-- Opening Marker --

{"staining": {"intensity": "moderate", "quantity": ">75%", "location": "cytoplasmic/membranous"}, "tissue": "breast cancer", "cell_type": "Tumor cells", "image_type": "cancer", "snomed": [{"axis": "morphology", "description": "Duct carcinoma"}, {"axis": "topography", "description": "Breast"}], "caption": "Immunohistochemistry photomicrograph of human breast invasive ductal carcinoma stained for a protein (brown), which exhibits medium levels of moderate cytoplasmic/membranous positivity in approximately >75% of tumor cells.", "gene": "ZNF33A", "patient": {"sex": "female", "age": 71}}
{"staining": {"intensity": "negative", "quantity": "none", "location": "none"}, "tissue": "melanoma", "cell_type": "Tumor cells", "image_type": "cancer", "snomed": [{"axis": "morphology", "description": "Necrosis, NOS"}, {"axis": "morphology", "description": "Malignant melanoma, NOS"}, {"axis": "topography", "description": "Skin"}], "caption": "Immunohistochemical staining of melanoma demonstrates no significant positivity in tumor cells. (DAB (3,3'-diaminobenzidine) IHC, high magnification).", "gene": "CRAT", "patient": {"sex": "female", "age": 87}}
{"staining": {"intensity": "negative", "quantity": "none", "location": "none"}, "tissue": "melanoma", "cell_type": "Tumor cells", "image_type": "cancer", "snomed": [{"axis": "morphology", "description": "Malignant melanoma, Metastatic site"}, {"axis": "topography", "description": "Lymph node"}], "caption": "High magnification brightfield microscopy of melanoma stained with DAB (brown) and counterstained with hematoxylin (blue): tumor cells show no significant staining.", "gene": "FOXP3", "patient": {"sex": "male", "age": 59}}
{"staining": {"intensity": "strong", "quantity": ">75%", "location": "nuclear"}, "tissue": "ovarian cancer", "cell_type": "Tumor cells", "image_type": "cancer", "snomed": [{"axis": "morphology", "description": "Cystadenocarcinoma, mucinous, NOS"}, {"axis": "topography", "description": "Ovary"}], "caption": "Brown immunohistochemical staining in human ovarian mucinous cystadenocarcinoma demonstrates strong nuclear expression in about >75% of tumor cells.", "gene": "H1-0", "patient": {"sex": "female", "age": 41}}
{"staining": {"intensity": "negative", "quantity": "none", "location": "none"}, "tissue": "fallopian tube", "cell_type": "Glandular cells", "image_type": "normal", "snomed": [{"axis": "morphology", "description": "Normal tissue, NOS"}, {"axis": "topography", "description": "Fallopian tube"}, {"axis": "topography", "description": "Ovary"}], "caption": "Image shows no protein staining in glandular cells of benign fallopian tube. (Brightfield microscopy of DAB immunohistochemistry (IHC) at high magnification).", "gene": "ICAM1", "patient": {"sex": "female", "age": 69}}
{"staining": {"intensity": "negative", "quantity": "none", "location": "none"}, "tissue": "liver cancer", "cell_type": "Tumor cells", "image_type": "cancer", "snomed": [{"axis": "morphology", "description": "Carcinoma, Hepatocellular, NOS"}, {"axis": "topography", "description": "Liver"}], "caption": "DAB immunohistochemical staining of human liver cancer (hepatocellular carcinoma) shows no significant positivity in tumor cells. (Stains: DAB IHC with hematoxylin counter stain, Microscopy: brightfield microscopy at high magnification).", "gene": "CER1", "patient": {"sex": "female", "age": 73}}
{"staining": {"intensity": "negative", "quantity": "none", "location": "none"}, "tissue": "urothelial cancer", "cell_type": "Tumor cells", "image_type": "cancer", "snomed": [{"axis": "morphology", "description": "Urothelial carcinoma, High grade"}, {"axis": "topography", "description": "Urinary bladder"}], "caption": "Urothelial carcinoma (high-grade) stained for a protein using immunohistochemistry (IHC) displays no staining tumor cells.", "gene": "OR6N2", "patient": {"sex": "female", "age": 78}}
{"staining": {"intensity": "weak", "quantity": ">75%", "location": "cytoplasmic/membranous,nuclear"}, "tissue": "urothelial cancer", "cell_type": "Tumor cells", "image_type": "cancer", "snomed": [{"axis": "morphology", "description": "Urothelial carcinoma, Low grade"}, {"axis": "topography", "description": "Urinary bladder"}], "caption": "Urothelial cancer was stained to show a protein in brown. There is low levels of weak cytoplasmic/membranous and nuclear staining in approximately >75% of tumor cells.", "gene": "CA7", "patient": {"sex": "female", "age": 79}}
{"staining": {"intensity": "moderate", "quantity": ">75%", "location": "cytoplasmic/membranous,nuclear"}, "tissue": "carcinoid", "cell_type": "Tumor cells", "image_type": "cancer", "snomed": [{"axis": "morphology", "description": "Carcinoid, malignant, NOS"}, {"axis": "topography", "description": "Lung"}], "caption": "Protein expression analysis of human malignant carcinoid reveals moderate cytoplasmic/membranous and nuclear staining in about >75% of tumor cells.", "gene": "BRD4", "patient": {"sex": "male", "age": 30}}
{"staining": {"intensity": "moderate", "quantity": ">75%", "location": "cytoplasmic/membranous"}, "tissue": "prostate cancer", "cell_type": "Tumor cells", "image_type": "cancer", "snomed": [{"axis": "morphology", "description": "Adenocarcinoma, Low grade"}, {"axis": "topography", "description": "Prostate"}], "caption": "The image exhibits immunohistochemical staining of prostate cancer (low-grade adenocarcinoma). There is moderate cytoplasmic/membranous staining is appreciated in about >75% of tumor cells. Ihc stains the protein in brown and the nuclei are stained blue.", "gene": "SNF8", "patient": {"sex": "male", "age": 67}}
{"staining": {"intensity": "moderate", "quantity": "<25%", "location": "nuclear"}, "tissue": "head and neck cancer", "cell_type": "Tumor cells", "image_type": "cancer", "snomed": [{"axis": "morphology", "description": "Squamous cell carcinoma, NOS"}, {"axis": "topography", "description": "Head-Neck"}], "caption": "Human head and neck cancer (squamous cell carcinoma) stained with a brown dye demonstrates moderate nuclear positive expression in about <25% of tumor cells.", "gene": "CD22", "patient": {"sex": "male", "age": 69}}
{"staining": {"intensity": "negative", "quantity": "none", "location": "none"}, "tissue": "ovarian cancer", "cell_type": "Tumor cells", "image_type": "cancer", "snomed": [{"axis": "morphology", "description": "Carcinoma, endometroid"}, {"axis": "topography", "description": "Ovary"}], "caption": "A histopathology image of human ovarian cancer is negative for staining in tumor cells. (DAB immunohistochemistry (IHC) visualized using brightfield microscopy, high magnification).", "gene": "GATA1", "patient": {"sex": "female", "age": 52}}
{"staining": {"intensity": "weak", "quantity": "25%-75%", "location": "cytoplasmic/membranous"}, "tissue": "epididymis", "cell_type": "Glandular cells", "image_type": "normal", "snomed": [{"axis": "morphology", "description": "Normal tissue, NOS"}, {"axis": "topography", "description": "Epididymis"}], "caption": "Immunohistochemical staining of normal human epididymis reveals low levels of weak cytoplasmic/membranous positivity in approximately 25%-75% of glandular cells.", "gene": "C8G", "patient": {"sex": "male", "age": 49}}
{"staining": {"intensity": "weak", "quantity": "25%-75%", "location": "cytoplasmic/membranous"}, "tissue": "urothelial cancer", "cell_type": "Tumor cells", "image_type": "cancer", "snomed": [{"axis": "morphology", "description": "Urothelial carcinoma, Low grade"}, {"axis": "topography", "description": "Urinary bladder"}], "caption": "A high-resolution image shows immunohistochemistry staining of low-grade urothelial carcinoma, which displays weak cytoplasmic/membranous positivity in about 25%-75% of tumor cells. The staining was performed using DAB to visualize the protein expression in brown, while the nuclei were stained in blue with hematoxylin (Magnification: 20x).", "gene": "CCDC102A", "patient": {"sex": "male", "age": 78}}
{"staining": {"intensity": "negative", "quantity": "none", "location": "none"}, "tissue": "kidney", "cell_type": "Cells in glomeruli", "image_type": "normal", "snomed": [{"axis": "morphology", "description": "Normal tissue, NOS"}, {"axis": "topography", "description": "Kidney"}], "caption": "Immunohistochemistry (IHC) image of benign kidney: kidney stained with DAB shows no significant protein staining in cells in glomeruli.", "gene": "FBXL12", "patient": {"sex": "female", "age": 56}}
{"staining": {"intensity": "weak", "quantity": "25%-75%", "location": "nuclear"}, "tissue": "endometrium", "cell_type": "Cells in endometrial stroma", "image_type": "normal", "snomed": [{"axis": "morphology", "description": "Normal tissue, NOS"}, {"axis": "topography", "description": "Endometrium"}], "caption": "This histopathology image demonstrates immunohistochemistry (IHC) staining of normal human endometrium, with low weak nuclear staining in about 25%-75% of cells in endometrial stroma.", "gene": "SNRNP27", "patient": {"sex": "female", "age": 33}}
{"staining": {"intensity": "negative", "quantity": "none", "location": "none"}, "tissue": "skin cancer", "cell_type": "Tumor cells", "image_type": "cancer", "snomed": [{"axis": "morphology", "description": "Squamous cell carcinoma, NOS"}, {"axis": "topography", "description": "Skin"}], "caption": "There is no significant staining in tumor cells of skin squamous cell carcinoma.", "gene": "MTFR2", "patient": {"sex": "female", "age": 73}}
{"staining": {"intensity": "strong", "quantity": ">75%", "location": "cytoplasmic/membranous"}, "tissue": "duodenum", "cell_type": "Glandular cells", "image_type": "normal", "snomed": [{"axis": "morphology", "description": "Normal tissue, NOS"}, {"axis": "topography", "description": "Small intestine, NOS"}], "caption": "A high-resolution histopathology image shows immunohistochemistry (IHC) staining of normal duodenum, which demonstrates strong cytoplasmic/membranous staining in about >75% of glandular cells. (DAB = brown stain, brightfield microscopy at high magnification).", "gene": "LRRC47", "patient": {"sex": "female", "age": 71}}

-- Closing Marker --

**About this task:** Here the output must be the lines above from the line with "expression analysis of" to the line with "histopathology image of", both included, duplicated word for word and nothing else.

**Solution to this task:**
{"staining": {"intensity": "moderate", "quantity": ">75%", "location": "cytoplasmic/membranous,nuclear"}, "tissue": "carcinoid", "cell_type": "Tumor cells", "image_type": "cancer", "snomed": [{"axis": "morphology", "description": "Carcinoid, malignant, NOS"}, {"axis": "topography", "description": "Lung"}], "caption": "Protein expression analysis of human malignant carcinoid reveals moderate cytoplasmic/membranous and nuclear staining in about >75% of tumor cells.", "gene": "BRD4", "patient": {"sex": "male", "age": 30}}
{"staining": {"intensity": "moderate", "quantity": ">75%", "location": "cytoplasmic/membranous"}, "tissue": "prostate cancer", "cell_type": "Tumor cells", "image_type": "cancer", "snomed": [{"axis": "morphology", "description": "Adenocarcinoma, Low grade"}, {"axis": "topography", "description": "Prostate"}], "caption": "The image exhibits immunohistochemical staining of prostate cancer (low-grade adenocarcinoma). There is moderate cytoplasmic/membranous staining is appreciated in about >75% of tumor cells. Ihc stains the protein in brown and the nuclei are stained blue.", "gene": "SNF8", "patient": {"sex": "male", "age": 67}}
{"staining": {"intensity": "moderate", "quantity": "<25%", "location": "nuclear"}, "tissue": "head and neck cancer", "cell_type": "Tumor cells", "image_type": "cancer", "snomed": [{"axis": "morphology", "description": "Squamous cell carcinoma, NOS"}, {"axis": "topography", "description": "Head-Neck"}], "caption": "Human head and neck cancer (squamous cell carcinoma) stained with a brown dye demonstrates moderate nuclear positive expression in about <25% of tumor cells.", "gene": "CD22", "patient": {"sex": "male", "age": 69}}
{"staining": {"intensity": "negative", "quantity": "none", "location": "none"}, "tissue": "ovarian cancer", "cell_type": "Tumor cells", "image_type": "cancer", "snomed": [{"axis": "morphology", "description": "Carcinoma, endometroid"}, {"axis": "topography", "description": "Ovary"}], "caption": "A histopathology image of human ovarian cancer is negative for staining in tumor cells. (DAB immunohistochemistry (IHC) visualized using brightfield microscopy, high magnification).", "gene": "GATA1", "patient": {"sex": "female", "age": 52}}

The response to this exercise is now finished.